The poet in Narendra Modi emerges in 'Letters to Mother' 

Prime Minister Narendra Modi 's collection of poems, published as "Letters to Mother" by HarperCollins which will be released in June and is available for pre-order on e-com websites
Image for representational purpose only
Image for representational purpose only

"This is not an attempt at literary writing; the passages featured in this book are reflections of my observations and sometimes unprocessed thoughts; expressed without filter," Prime Minister Narendra Modi writes in the foreword to his collection of poems, published as "Letters to Mother" by HarperCollins which will be released in June and is available for pre-order on e-commerce websites.

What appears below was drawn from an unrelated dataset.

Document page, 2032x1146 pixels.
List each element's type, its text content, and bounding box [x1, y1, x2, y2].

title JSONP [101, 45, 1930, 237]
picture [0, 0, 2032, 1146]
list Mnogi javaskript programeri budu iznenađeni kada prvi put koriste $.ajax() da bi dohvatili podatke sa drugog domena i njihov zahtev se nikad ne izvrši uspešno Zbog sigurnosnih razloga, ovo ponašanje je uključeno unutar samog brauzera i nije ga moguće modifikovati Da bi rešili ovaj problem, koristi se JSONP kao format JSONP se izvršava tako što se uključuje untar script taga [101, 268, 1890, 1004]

"I am not a writer, most of us are not; but everybody seeks expression, and when the urge to unload becomes overpowering there is no option but to take pen and paper, not necessarily to write but to introspect and unravel what is happening within the heart and the head and why," Modi adds in the book, translated from Gujarati by award-winning author Bhawana Somaaya.

Sample this excerpt from "Time Travels":

Sometimes

Time tiptoes out of the room

Sometimes,

It spreads like a rock

On my chest

Weighs me down with its burden

I wasn't aware

That time has thorns

It pokes and pierces

Bruises and bleeds this heart

Sometimes

Time is fragrant too

And gently, smoothly passes by

Exits without remnants of aroma

Without touch, without signs!

Man has forever trapped time

Within the hands of the clock

Assembled it in small

Structures and machines

And yet sometimes, somewhere

Time must feel restricted......

As a young man, Narendra Modi had got into the habit of writing a letter to the 'Mother Goddess', whom he addressed as 'Jagat Janani', every night before going to bed. The topics were varied: There were seething sorrows, fleeting joys and lingering memories.

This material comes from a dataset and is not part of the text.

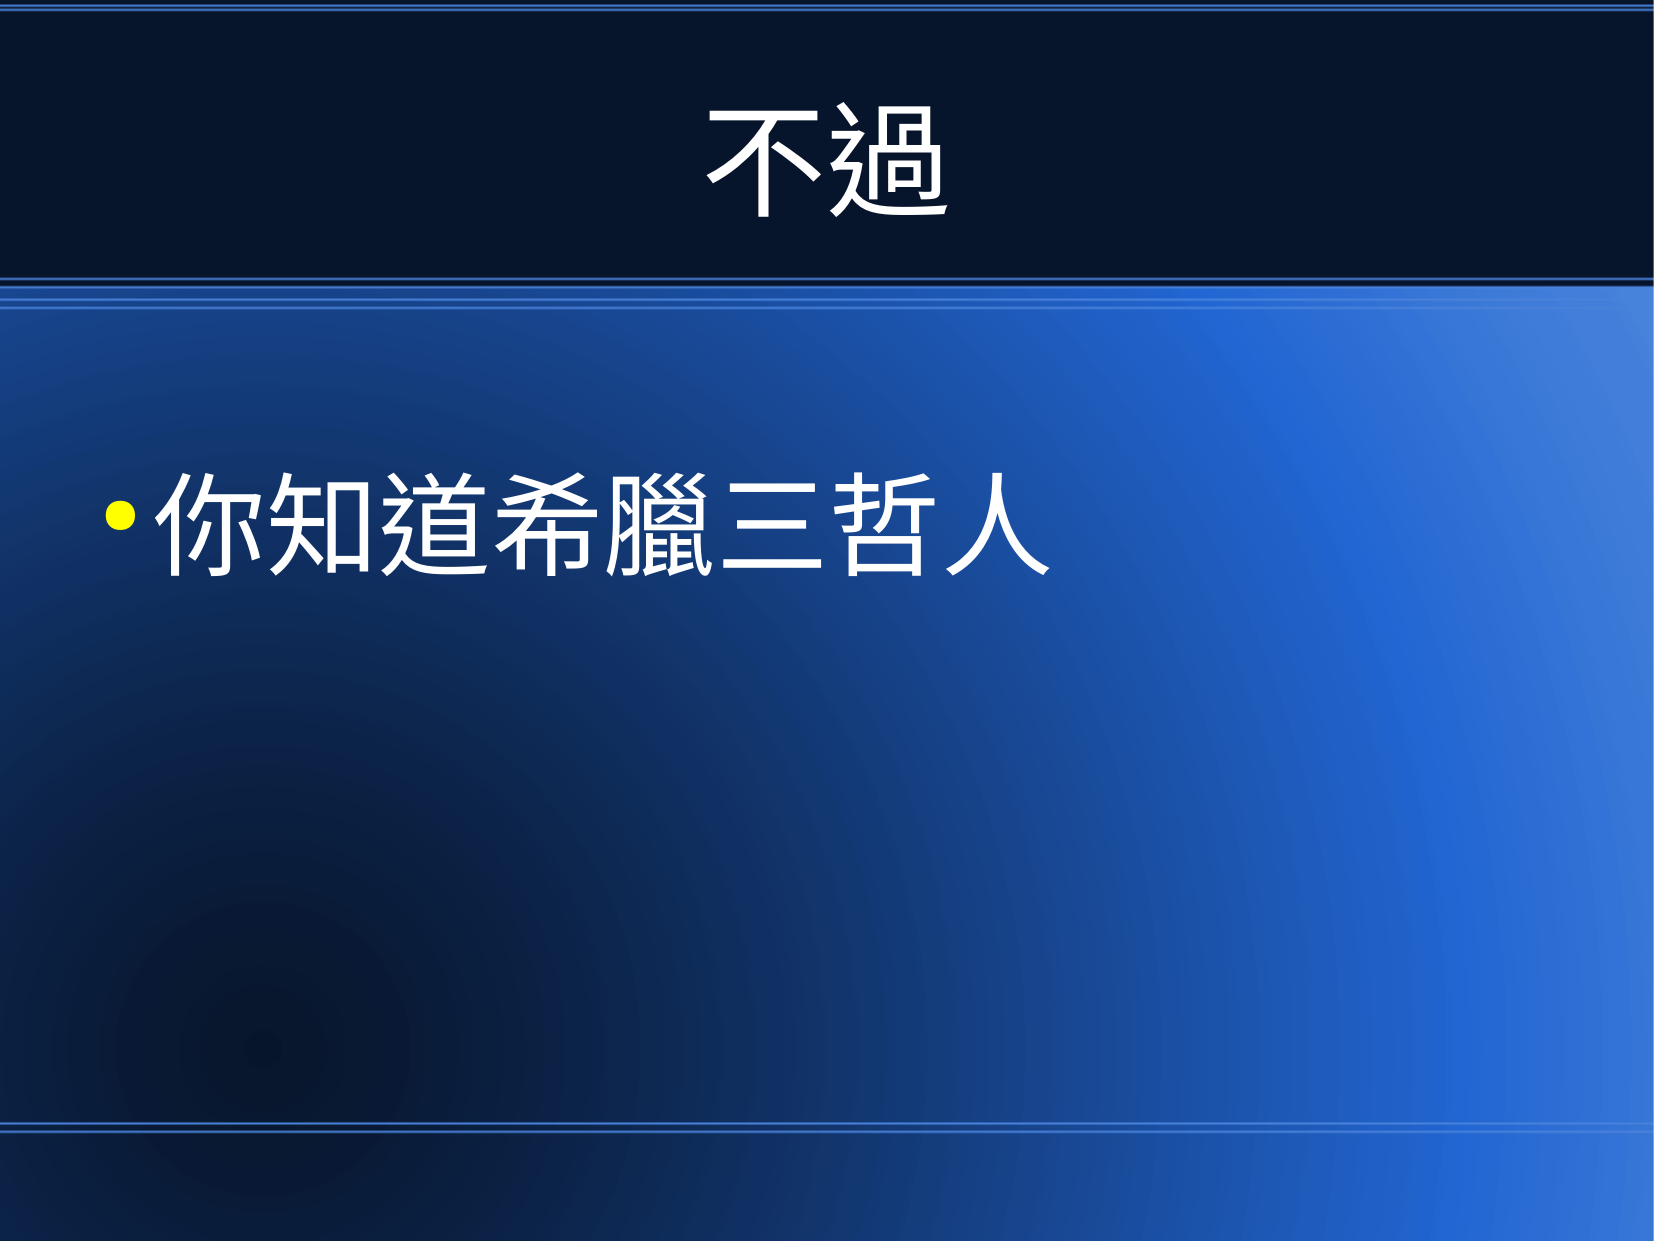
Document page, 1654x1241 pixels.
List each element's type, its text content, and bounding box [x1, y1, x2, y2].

picture [0, 0, 1654, 1241]
list 你知道希臘三哲人 [82, 355, 1571, 1241]
title 不過 [82, 49, 1571, 257]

But every few months, Modi would tear up the pages and consign them to a bonfire. However, the pages of one diary, dating back to 1986, survived, and are now available in English for the very first time.

"In my opinion Narendra Modi's strength as a writer is his emotional quotient. There is a raw intensity, a simmering restlessness which he does not disguise and that is his attraction," said Bhawana Somaaya, who has been a film critic for almost 40 years and has contributed columns to various publications.

An author of several books on cinema, Somaaya was awarded the Padma Shri in 2017. "Letters to Mother" is her 17th book.